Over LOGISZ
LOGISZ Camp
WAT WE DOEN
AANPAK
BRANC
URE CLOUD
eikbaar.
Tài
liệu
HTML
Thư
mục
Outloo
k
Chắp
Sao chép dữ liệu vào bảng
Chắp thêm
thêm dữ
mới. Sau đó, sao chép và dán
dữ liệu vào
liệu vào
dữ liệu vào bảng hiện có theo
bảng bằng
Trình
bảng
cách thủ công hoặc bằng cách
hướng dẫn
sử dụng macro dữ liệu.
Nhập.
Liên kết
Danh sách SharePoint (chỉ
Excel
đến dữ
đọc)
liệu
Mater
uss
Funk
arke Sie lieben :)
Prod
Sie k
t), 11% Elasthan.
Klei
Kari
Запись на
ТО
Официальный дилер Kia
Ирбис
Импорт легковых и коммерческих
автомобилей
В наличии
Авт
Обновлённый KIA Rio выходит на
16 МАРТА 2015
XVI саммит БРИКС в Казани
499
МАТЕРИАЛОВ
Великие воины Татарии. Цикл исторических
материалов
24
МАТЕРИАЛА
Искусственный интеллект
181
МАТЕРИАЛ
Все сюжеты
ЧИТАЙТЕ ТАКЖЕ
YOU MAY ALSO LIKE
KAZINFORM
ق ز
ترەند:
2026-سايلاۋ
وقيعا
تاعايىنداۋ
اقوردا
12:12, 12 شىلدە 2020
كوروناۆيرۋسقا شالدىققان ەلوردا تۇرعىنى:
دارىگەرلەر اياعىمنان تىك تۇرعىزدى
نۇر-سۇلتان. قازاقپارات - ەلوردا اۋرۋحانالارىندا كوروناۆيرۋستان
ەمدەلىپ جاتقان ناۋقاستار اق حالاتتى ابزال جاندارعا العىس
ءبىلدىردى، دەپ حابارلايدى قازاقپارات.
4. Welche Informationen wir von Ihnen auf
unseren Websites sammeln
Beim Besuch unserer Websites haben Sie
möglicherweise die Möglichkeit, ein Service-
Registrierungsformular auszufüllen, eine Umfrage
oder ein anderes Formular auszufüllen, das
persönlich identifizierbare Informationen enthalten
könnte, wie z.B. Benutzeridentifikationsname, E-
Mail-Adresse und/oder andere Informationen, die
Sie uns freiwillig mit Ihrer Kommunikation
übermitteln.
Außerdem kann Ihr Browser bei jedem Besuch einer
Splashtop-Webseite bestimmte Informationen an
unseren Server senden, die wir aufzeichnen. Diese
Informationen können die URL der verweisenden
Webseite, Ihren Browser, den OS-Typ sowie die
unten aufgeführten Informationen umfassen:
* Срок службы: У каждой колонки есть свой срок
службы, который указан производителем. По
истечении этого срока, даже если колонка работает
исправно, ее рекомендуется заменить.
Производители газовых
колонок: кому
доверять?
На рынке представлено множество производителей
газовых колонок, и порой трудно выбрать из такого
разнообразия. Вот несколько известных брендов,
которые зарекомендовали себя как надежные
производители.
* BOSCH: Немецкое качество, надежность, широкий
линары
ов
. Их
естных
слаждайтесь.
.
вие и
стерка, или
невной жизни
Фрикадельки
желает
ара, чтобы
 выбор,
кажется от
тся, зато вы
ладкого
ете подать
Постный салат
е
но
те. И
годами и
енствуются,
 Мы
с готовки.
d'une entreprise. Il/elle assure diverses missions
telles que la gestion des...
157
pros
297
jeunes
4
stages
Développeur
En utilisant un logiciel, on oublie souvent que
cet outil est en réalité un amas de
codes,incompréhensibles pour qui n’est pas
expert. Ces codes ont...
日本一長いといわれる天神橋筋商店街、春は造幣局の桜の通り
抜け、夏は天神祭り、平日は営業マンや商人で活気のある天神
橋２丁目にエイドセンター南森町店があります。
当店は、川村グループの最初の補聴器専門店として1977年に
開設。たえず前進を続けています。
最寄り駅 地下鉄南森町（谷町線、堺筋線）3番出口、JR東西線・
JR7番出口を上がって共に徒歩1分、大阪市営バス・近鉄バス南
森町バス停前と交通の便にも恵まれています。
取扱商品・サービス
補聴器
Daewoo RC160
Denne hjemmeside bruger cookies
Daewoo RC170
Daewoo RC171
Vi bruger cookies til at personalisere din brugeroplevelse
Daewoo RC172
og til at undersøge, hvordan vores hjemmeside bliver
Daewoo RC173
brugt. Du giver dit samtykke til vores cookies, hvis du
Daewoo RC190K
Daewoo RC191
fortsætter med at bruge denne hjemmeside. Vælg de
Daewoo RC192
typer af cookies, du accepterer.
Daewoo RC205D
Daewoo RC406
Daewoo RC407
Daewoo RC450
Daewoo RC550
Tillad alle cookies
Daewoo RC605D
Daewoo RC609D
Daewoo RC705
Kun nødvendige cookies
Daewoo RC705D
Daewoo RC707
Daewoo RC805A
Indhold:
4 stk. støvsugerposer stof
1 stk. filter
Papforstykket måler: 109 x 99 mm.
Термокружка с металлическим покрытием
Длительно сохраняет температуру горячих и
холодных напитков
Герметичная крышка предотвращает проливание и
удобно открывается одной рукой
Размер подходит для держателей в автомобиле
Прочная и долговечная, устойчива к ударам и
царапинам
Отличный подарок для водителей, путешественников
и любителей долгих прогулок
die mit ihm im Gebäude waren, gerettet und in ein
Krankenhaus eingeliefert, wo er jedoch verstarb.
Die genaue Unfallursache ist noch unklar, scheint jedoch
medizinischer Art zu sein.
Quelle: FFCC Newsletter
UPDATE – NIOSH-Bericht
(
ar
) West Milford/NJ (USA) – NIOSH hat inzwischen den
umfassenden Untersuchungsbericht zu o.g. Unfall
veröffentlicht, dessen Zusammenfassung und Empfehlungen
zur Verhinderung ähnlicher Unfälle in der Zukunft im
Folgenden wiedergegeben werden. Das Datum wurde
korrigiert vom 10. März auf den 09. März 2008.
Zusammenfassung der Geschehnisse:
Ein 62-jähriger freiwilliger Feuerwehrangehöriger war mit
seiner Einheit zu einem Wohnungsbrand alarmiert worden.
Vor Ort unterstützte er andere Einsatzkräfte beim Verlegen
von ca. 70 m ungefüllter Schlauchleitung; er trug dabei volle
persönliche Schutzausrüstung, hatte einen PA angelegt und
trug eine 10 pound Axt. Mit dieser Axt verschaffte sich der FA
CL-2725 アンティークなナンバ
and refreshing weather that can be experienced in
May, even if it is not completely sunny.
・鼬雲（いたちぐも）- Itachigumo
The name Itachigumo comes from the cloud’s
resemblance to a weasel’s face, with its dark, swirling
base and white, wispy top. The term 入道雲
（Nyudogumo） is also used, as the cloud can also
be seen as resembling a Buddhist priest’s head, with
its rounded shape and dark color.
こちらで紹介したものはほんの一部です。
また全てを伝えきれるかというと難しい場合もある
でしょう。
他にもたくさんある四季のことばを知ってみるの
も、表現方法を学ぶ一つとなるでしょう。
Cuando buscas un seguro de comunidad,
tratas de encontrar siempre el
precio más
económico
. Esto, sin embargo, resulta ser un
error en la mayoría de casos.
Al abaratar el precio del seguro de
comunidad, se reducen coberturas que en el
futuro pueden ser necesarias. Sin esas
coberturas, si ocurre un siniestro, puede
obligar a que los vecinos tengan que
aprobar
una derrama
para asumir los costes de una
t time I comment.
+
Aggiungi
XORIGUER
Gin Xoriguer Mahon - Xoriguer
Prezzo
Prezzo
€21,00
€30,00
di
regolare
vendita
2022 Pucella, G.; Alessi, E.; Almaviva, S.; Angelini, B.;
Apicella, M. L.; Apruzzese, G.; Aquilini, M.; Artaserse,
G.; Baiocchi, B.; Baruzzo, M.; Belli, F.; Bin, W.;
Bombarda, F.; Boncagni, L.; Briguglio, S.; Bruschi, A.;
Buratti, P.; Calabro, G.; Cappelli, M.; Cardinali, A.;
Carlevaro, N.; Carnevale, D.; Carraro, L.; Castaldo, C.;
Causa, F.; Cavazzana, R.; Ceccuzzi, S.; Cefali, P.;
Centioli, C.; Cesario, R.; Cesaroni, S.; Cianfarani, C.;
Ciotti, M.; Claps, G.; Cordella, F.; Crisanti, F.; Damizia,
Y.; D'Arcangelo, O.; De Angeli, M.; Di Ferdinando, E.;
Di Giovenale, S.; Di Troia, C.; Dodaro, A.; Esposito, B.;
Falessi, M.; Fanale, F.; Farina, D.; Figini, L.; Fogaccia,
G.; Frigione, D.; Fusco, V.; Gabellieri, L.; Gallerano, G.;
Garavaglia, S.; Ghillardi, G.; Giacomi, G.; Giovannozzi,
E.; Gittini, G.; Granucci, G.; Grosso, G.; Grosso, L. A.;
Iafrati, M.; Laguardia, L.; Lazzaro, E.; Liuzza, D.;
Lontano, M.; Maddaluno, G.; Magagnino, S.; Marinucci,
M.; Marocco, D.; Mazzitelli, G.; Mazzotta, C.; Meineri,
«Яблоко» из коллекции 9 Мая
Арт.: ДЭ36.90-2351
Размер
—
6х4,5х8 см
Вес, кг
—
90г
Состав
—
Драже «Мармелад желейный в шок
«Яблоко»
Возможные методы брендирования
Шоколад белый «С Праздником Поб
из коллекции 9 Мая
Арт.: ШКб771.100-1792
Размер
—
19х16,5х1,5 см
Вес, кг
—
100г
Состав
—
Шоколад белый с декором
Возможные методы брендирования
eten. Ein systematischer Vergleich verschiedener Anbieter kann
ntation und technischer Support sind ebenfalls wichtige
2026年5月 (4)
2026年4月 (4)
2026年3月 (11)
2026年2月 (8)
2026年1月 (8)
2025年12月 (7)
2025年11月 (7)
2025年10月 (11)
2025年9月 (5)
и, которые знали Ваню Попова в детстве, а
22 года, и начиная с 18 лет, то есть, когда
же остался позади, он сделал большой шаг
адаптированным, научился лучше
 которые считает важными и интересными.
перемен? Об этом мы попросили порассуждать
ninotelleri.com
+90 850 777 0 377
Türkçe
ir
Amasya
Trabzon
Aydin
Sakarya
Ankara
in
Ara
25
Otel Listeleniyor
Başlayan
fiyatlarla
# # # #
● **Problem description**: Can you reproduce the entries word for word, from their start through the line containing "истечении этого срока, даже"?

● **Response**:
Over LOGISZ
LOGISZ Camp
WAT WE DOEN
AANPAK
BRANC
URE CLOUD
eikbaar.
Tài
liệu
HTML
Thư
mục
Outloo
k
Chắp
Sao chép dữ liệu vào bảng
Chắp thêm
thêm dữ
mới. Sau đó, sao chép và dán
dữ liệu vào
liệu vào
dữ liệu vào bảng hiện có theo
bảng bằng
Trình
bảng
cách thủ công hoặc bằng cách
hướng dẫn
sử dụng macro dữ liệu.
Nhập.
Liên kết
Danh sách SharePoint (chỉ
Excel
đến dữ
đọc)
liệu
Mater
uss
Funk
arke Sie lieben :)
Prod
Sie k
t), 11% Elasthan.
Klei
Kari
Запись на
ТО
Официальный дилер Kia
Ирбис
Импорт легковых и коммерческих
автомобилей
В наличии
Авт
Обновлённый KIA Rio выходит на
16 МАРТА 2015
XVI саммит БРИКС в Казани
499
МАТЕРИАЛОВ
Великие воины Татарии. Цикл исторических
материалов
24
МАТЕРИАЛА
Искусственный интеллект
181
МАТЕРИАЛ
Все сюжеты
ЧИТАЙТЕ ТАКЖЕ
YOU MAY ALSO LIKE
KAZINFORM
ق ز
ترەند:
2026-سايلاۋ
وقيعا
تاعايىنداۋ
اقوردا
12:12, 12 شىلدە 2020
كوروناۆيرۋسقا شالدىققان ەلوردا تۇرعىنى:
دارىگەرلەر اياعىمنان تىك تۇرعىزدى
نۇر-سۇلتان. قازاقپارات - ەلوردا اۋرۋحانالارىندا كوروناۆيرۋستان
ەمدەلىپ جاتقان ناۋقاستار اق حالاتتى ابزال جاندارعا العىس
ءبىلدىردى، دەپ حابارلايدى قازاقپارات.
4. Welche Informationen wir von Ihnen auf
unseren Websites sammeln
Beim Besuch unserer Websites haben Sie
möglicherweise die Möglichkeit, ein Service-
Registrierungsformular auszufüllen, eine Umfrage
oder ein anderes Formular auszufüllen, das
persönlich identifizierbare Informationen enthalten
könnte, wie z.B. Benutzeridentifikationsname, E-
Mail-Adresse und/oder andere Informationen, die
Sie uns freiwillig mit Ihrer Kommunikation
übermitteln.
Außerdem kann Ihr Browser bei jedem Besuch einer
Splashtop-Webseite bestimmte Informationen an
unseren Server senden, die wir aufzeichnen. Diese
Informationen können die URL der verweisenden
Webseite, Ihren Browser, den OS-Typ sowie die
unten aufgeführten Informationen umfassen:
* Срок службы: У каждой колонки есть свой срок
службы, который указан производителем. По
истечении этого срока, даже если колонка работает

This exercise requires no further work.